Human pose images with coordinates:
== Segment start ==
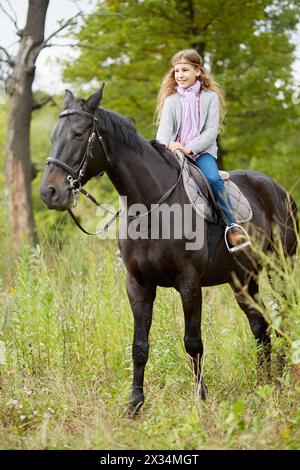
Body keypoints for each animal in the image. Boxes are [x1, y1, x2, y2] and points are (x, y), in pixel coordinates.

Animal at [39, 86, 298, 414]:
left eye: (78, 133)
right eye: (53, 136)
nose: (49, 192)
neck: (152, 207)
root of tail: (279, 191)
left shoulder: (189, 283)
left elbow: (193, 342)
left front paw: (200, 399)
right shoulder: (138, 284)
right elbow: (139, 346)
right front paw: (135, 404)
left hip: (280, 270)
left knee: (283, 317)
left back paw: (284, 377)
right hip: (242, 280)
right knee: (260, 326)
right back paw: (264, 384)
== Segment end ==
Work required: I'd like every record above written out again exactly, without the pictures.

Answer below:
Body keypoints for each animal in the image. Boxes are [x1, y1, x2, y2] and points are (x, y), in pixel coordinates.

Animal at [39, 86, 298, 414]:
left eye: (78, 133)
right eye: (53, 136)
nose: (49, 192)
neck: (152, 207)
root of tail: (279, 191)
left shoulder: (189, 283)
left elbow: (193, 342)
left front paw: (200, 399)
right shoulder: (138, 284)
right elbow: (139, 346)
right front paw: (135, 404)
left hip: (280, 270)
left knee: (283, 317)
left back paw: (284, 377)
right hip: (242, 280)
right knee: (260, 326)
right back paw: (264, 384)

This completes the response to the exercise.